Critical Evaluation
In the late 1940’s, Wallace Stegner, professor of creative writing at Stanford University, arranged for the university’s library to acquire the papers of American writer and illustrator Mary Hallock Foote. Foote lived from 1847 until 1938, roughly the period during which Susan Burling Ward lived, and, like Susan, married a self-educated mining engineer. Using the Foote papers as his base, Stegner wrote the Pulitzer Prize-winning novel Angle of Repose.
The novel, although detailed and based on much fact, is essentially a fiction. Stegner, as a creative artist, felt free to distort history to his own artistic ends. The book is realistic and, because it is based on history, can be labeled historical realism.
Recognized as a preeminent writer about the West, Stegner is sometimes compared to William Faulkner, because both use locale to express universal truths that extend far beyond their compressed geographies: Stegner, the West; Faulkner, the South and his fictional Yoknapatawpha County. Stegner, however, ranges farther geographically than Faulkner usually did; the story in Angle of Repose centrally involves three parts of California, as well as Colorado, Idaho, and Mexico.

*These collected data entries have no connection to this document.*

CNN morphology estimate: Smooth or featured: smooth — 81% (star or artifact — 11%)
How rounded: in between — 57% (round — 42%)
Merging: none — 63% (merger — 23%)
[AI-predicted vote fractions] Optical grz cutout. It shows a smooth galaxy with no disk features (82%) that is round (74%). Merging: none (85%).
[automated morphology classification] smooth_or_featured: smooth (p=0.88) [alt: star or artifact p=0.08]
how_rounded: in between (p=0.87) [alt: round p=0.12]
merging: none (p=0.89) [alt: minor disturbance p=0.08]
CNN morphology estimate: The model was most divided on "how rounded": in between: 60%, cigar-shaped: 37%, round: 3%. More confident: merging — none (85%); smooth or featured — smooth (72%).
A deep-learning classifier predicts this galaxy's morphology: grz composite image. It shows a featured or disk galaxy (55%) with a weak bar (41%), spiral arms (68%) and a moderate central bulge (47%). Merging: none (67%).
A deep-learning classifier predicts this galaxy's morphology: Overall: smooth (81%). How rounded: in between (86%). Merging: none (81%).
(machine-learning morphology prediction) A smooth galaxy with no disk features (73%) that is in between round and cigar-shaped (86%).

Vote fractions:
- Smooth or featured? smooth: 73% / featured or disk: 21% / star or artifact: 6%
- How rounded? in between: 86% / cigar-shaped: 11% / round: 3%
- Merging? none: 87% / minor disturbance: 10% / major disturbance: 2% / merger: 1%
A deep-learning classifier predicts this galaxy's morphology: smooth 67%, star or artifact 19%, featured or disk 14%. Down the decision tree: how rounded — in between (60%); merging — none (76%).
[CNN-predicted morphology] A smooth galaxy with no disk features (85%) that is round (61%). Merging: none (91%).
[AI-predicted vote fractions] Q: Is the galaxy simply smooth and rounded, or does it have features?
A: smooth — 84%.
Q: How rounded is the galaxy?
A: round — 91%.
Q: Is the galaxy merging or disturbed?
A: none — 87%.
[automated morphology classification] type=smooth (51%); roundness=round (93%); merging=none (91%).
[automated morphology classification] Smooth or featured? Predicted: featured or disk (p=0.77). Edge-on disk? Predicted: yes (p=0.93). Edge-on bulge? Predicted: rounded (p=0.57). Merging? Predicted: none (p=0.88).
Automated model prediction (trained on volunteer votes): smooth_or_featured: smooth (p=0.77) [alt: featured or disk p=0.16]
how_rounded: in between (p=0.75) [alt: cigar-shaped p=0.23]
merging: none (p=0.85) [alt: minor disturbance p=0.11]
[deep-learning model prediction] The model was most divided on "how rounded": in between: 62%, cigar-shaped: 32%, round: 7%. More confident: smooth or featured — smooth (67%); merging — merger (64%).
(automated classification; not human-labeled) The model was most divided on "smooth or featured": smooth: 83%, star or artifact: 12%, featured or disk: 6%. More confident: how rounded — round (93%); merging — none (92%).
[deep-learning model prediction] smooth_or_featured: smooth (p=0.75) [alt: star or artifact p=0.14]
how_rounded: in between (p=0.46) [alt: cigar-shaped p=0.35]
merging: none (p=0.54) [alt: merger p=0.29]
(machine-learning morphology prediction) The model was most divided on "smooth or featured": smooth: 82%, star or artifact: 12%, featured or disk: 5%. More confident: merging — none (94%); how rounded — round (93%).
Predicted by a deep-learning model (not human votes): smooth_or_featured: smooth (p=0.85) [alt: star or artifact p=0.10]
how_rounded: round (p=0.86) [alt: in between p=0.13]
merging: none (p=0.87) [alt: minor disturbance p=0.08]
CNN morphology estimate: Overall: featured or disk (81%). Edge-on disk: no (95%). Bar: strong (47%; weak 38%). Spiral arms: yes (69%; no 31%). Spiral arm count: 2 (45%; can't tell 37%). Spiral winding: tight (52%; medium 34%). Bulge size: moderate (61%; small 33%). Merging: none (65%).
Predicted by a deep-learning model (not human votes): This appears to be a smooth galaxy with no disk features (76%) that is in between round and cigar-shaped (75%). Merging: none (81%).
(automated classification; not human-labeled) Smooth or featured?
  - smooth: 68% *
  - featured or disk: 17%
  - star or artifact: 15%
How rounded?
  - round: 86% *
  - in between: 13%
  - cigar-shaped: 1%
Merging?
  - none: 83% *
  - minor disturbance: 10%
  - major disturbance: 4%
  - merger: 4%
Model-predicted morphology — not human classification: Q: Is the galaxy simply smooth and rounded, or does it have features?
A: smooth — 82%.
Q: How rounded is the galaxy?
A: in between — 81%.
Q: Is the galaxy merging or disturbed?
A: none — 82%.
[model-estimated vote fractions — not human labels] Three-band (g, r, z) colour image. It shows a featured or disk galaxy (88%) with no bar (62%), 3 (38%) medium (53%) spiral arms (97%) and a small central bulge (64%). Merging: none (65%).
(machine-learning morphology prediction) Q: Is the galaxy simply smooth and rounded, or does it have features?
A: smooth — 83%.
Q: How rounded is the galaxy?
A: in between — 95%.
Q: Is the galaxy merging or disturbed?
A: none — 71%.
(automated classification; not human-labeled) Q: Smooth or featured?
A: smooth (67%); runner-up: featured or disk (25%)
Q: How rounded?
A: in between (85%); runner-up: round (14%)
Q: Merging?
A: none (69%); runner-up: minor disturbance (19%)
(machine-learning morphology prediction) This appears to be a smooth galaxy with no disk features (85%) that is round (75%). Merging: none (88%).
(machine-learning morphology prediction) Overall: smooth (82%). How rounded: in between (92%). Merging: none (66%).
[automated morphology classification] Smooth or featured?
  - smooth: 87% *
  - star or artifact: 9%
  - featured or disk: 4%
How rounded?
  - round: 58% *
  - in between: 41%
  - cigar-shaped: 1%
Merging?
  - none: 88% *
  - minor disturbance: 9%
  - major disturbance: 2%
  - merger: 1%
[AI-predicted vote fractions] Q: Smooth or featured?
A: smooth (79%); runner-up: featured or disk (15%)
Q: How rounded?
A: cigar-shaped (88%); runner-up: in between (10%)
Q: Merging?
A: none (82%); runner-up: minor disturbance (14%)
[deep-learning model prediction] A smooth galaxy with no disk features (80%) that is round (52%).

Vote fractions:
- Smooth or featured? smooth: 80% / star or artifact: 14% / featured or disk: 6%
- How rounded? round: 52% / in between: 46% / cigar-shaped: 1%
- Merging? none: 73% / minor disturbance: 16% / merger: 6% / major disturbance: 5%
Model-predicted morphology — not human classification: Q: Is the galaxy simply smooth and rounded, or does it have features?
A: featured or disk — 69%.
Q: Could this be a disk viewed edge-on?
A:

Angle of Repose is, to a large extent, a study in contrasts between East and West. One major distinction between the two is that of scale, as Stegner demonstrates in the scene in which Susan, on an outing along the Hudson River with Oliver, falls in love with him. Susan leans over a precipice to see a waterfall; Stegner notes that at about the same time, John Muir is doing the same thing to look at Yosemite Falls in California. He comments that Muir has much farther to look and that the rush of water is much greater than what Susan is looking at.
In building this contrast, Stegner sets up the sort of dichotomy that, throughout the novel, defines Susan, an Easterner who, despite living for seventy years in the West, can never be a Westerner. Perhaps the vastness of scale intimidates her, forces her retreat into herself, into her world of words and drawings.
The most salient East-West distinction Stegner makes, however, is that the West lacks the sense of community and tradition the East has. There is, in the West, a sense always of moving on, of impermanence.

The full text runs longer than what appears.